--- Task requirements ---
Rewrite the lines of the entries below as a JSON list of strings, one string per line, skipping blank lines.

++++ Given records ++++

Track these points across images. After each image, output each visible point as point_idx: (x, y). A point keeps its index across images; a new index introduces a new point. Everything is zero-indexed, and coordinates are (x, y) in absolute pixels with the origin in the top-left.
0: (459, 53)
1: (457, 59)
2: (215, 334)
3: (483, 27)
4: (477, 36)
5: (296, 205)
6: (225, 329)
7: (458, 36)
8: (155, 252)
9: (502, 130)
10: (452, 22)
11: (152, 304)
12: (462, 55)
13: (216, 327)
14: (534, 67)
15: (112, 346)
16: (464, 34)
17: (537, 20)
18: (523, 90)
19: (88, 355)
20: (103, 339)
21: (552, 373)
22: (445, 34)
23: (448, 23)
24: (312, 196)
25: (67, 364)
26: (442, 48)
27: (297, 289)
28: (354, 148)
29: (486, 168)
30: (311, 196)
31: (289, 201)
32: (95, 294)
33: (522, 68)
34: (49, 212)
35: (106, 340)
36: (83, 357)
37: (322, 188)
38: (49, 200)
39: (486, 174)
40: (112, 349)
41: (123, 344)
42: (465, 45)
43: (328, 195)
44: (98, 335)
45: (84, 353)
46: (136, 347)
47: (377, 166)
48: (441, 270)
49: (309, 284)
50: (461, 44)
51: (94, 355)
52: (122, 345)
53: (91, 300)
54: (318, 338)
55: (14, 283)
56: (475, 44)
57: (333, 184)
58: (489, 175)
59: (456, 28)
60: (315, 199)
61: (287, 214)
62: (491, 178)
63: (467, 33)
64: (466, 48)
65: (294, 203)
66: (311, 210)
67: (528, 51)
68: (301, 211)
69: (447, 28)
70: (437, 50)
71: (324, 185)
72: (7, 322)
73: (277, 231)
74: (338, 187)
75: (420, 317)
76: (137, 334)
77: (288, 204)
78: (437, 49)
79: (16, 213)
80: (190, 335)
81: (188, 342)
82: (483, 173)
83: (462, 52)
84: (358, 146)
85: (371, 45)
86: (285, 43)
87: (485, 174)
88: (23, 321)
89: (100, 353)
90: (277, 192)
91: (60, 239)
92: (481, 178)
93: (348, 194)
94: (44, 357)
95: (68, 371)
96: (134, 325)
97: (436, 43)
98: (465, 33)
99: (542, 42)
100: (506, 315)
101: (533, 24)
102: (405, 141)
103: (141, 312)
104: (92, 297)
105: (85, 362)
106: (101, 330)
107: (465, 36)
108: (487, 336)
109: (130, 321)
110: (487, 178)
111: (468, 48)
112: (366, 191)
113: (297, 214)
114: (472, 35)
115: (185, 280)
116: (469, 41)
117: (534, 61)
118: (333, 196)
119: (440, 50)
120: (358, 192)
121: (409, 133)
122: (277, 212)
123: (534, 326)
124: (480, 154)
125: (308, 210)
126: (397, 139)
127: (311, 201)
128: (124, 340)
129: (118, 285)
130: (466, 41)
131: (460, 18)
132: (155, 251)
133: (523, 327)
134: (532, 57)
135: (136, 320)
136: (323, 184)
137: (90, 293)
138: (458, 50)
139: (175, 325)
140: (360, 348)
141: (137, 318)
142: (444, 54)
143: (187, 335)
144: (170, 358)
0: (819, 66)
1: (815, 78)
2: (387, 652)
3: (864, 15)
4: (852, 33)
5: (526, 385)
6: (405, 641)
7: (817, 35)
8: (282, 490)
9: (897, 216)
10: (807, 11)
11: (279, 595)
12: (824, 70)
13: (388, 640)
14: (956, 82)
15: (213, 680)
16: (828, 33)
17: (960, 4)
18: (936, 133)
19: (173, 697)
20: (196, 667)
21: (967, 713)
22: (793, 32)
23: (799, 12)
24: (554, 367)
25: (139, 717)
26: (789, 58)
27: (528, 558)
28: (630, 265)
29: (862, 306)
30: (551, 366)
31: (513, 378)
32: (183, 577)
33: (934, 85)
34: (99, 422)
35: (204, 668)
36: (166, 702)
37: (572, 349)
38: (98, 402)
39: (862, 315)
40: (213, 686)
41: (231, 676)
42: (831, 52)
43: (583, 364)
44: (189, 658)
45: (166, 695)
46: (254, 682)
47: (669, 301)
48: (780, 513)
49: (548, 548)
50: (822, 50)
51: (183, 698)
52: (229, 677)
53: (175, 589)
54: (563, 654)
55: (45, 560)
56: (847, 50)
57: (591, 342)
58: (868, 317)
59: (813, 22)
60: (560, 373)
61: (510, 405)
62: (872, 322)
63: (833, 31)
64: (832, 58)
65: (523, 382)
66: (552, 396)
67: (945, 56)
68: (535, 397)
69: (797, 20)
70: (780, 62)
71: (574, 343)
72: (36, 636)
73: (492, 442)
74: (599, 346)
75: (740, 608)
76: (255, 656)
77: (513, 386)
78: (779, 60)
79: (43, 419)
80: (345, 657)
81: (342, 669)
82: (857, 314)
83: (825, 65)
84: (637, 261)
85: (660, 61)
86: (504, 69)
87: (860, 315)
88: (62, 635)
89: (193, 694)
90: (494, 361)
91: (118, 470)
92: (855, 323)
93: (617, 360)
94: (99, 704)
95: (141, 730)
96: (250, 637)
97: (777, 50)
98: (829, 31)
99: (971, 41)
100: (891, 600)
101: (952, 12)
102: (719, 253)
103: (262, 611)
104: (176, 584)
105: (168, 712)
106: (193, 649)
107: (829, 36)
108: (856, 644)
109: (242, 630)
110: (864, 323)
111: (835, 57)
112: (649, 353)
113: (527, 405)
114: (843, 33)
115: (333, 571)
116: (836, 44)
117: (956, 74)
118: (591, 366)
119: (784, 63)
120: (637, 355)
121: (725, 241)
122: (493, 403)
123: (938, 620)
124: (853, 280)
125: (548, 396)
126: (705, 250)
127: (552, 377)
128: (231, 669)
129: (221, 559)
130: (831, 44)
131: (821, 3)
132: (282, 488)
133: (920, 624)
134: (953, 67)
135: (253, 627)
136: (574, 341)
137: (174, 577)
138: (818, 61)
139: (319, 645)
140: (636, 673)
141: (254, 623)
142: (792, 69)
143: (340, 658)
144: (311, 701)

++++

--- Exercise result ---
[
  "Track these points across images. After each image, output each visible point as point_idx: (x, y). A point keeps its index across images; a new index introduces a new point. Everything is zero-indexed, and coordinates are (x, y) in absolute pixels with the origin in the top-left.",
  "0: (459, 53)",
  "1: (457, 59)",
  "2: (215, 334)",
  "3: (483, 27)",
  "4: (477, 36)",
  "5: (296, 205)",
  "6: (225, 329)",
  "7: (458, 36)",
  "8: (155, 252)",
  "9: (502, 130)",
  "10: (452, 22)",
  "11: (152, 304)",
  "12: (462, 55)",
  "13: (216, 327)",
  "14: (534, 67)",
  "15: (112, 346)",
  "16: (464, 34)",
  "17: (537, 20)",
  "18: (523, 90)",
  "19: (88, 355)",
  "20: (103, 339)",
  "21: (552, 373)",
  "22: (445, 34)",
  "23: (448, 23)",
  "24: (312, 196)",
  "25: (67, 364)",
  "26: (442, 48)",
  "27: (297, 289)",
  "28: (354, 148)",
  "29: (486, 168)",
  "30: (311, 196)",
  "31: (289, 201)",
  "32: (95, 294)",
  "33: (522, 68)",
  "34: (49, 212)",
  "35: (106, 340)",
  "36: (83, 357)",
  "37: (322, 188)",
  "38: (49, 200)",
  "39: (486, 174)",
  "40: (112, 349)",
  "41: (123, 344)",
  "42: (465, 45)",
  "43: (328, 195)",
  "44: (98, 335)",
  "45: (84, 353)",
  "46: (136, 347)",
  "47: (377, 166)",
  "48: (441, 270)",
  "49: (309, 284)",
  "50: (461, 44)",
  "51: (94, 355)",
  "52: (122, 345)",
  "53: (91, 300)",
  "54: (318, 338)",
  "55: (14, 283)",
  "56: (475, 44)",
  "57: (333, 184)",
  "58: (489, 175)",
  "59: (456, 28)",
  "60: (315, 199)",
  "61: (287, 214)",
  "62: (491, 178)",
  "63: (467, 33)",
  "64: (466, 48)",
  "65: (294, 203)",
  "66: (311, 210)",
  "67: (528, 51)",
  "68: (301, 211)",
  "69: (447, 28)",
  "70: (437, 50)",
  "71: (324, 185)",
  "72: (7, 322)",
  "73: (277, 231)",
  "74: (338, 187)",
  "75: (420, 317)",
  "76: (137, 334)",
  "77: (288, 204)",
  "78: (437, 49)",
  "79: (16, 213)",
  "80: (190, 335)",
  "81: (188, 342)",
  "82: (483, 173)",
  "83: (462, 52)",
  "84: (358, 146)",
  "85: (371, 45)",
  "86: (285, 43)",
  "87: (485, 174)",
  "88: (23, 321)",
  "89: (100, 353)",
  "90: (277, 192)",
  "91: (60, 239)",
  "92: (481, 178)",
  "93: (348, 194)",
  "94: (44, 357)",
  "95: (68, 371)",
  "96: (134, 325)",
  "97: (436, 43)",
  "98: (465, 33)",
  "99: (542, 42)",
  "100: (506, 315)",
  "101: (533, 24)",
  "102: (405, 141)",
  "103: (141, 312)",
  "104: (92, 297)",
  "105: (85, 362)",
  "106: (101, 330)",
  "107: (465, 36)",
  "108: (487, 336)",
  "109: (130, 321)",
  "110: (487, 178)",
  "111: (468, 48)",
  "112: (366, 191)",
  "113: (297, 214)",
  "114: (472, 35)",
  "115: (185, 280)",
  "116: (469, 41)",
  "117: (534, 61)",
  "118: (333, 196)",
  "119: (440, 50)",
  "120: (358, 192)",
  "121: (409, 133)",
  "122: (277, 212)",
  "123: (534, 326)",
  "124: (480, 154)",
  "125: (308, 210)",
  "126: (397, 139)",
  "127: (311, 201)",
  "128: (124, 340)",
  "129: (118, 285)",
  "130: (466, 41)",
  "131: (460, 18)",
  "132: (155, 251)",
  "133: (523, 327)",
  "134: (532, 57)",
  "135: (136, 320)",
  "136: (323, 184)",
  "137: (90, 293)",
  "138: (458, 50)",
  "139: (175, 325)",
  "140: (360, 348)",
  "141: (137, 318)",
  "142: (444, 54)",
  "143: (187, 335)",
  "144: (170, 358)",
  "0: (819, 66)",
  "1: (815, 78)",
  "2: (387, 652)",
  "3: (864, 15)",
  "4: (852, 33)",
  "5: (526, 385)",
  "6: (405, 641)",
  "7: (817, 35)",
  "8: (282, 490)",
  "9: (897, 216)",
  "10: (807, 11)",
  "11: (279, 595)",
  "12: (824, 70)",
  "13: (388, 640)",
  "14: (956, 82)",
  "15: (213, 680)",
  "16: (828, 33)",
  "17: (960, 4)",
  "18: (936, 133)",
  "19: (173, 697)",
  "20: (196, 667)",
  "21: (967, 713)",
  "22: (793, 32)",
  "23: (799, 12)",
  "24: (554, 367)",
  "25: (139, 717)",
  "26: (789, 58)",
  "27: (528, 558)",
  "28: (630, 265)",
  "29: (862, 306)",
  "30: (551, 366)",
  "31: (513, 378)",
  "32: (183, 577)",
  "33: (934, 85)",
  "34: (99, 422)",
  "35: (204, 668)",
  "36: (166, 702)",
  "37: (572, 349)",
  "38: (98, 402)",
  "39: (862, 315)",
  "40: (213, 686)",
  "41: (231, 676)",
  "42: (831, 52)",
  "43: (583, 364)",
  "44: (189, 658)",
  "45: (166, 695)",
  "46: (254, 682)",
  "47: (669, 301)",
  "48: (780, 513)",
  "49: (548, 548)",
  "50: (822, 50)",
  "51: (183, 698)",
  "52: (229, 677)",
  "53: (175, 589)",
  "54: (563, 654)",
  "55: (45, 560)",
  "56: (847, 50)",
  "57: (591, 342)",
  "58: (868, 317)",
  "59: (813, 22)",
  "60: (560, 373)",
  "61: (510, 405)",
  "62: (872, 322)",
  "63: (833, 31)",
  "64: (832, 58)",
  "65: (523, 382)",
  "66: (552, 396)",
  "67: (945, 56)",
  "68: (535, 397)",
  "69: (797, 20)",
  "70: (780, 62)",
  "71: (574, 343)",
  "72: (36, 636)",
  "73: (492, 442)",
  "74: (599, 346)",
  "75: (740, 608)",
  "76: (255, 656)",
  "77: (513, 386)",
  "78: (779, 60)",
  "79: (43, 419)",
  "80: (345, 657)",
  "81: (342, 669)",
  "82: (857, 314)",
  "83: (825, 65)",
  "84: (637, 261)",
  "85: (660, 61)",
  "86: (504, 69)",
  "87: (860, 315)",
  "88: (62, 635)",
  "89: (193, 694)",
  "90: (494, 361)",
  "91: (118, 470)",
  "92: (855, 323)",
  "93: (617, 360)",
  "94: (99, 704)",
  "95: (141, 730)",
  "96: (250, 637)",
  "97: (777, 50)",
  "98: (829, 31)",
  "99: (971, 41)",
  "100: (891, 600)",
  "101: (952, 12)",
  "102: (719, 253)",
  "103: (262, 611)",
  "104: (176, 584)",
  "105: (168, 712)",
  "106: (193, 649)",
  "107: (829, 36)",
  "108: (856, 644)",
  "109: (242, 630)",
  "110: (864, 323)",
  "111: (835, 57)",
  "112: (649, 353)",
  "113: (527, 405)",
  "114: (843, 33)",
  "115: (333, 571)",
  "116: (836, 44)",
  "117: (956, 74)",
  "118: (591, 366)",
  "119: (784, 63)",
  "120: (637, 355)",
  "121: (725, 241)",
  "122: (493, 403)",
  "123: (938, 620)",
  "124: (853, 280)",
  "125: (548, 396)",
  "126: (705, 250)",
  "127: (552, 377)",
  "128: (231, 669)",
  "129: (221, 559)",
  "130: (831, 44)",
  "131: (821, 3)",
  "132: (282, 488)",
  "133: (920, 624)",
  "134: (953, 67)",
  "135: (253, 627)",
  "136: (574, 341)",
  "137: (174, 577)",
  "138: (818, 61)",
  "139: (319, 645)",
  "140: (636, 673)",
  "141: (254, 623)",
  "142: (792, 69)",
  "143: (340, 658)",
  "144: (311, 701)"
]